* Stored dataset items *
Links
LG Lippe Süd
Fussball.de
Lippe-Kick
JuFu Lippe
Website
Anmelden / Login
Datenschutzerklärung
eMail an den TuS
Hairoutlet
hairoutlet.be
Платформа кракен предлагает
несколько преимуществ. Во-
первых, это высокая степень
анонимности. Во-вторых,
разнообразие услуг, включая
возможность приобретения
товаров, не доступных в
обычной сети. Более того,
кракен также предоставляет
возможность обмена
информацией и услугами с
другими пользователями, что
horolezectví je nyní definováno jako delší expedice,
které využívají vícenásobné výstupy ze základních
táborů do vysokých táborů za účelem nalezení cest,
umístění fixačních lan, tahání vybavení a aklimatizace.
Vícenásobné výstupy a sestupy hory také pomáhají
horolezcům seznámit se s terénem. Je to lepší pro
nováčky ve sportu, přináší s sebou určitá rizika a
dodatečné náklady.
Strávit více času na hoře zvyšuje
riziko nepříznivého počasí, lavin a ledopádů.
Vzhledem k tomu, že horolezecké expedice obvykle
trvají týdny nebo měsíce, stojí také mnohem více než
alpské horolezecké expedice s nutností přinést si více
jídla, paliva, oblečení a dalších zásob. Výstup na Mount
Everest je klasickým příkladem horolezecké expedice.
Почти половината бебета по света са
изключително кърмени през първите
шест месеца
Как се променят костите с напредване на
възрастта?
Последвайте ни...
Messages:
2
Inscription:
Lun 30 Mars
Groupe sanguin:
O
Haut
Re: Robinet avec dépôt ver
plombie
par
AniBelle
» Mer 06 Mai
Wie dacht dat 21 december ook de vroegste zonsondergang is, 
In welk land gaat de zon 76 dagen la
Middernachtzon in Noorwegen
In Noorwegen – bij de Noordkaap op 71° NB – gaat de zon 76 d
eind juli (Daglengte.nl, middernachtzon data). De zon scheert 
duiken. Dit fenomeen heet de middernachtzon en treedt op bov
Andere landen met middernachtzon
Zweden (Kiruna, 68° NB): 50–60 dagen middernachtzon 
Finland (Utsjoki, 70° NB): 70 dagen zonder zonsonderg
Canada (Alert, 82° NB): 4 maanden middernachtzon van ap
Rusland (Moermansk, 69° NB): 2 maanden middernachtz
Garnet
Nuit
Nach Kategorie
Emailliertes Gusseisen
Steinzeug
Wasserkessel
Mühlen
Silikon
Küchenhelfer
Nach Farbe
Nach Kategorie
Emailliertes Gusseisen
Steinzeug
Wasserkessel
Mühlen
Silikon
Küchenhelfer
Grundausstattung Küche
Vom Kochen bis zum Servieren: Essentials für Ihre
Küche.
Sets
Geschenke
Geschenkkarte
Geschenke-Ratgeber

* Exercise requirements *
For every line in the entries above that contains "Noorwegen", add one to a count, and give that number by itself.

* Output *
2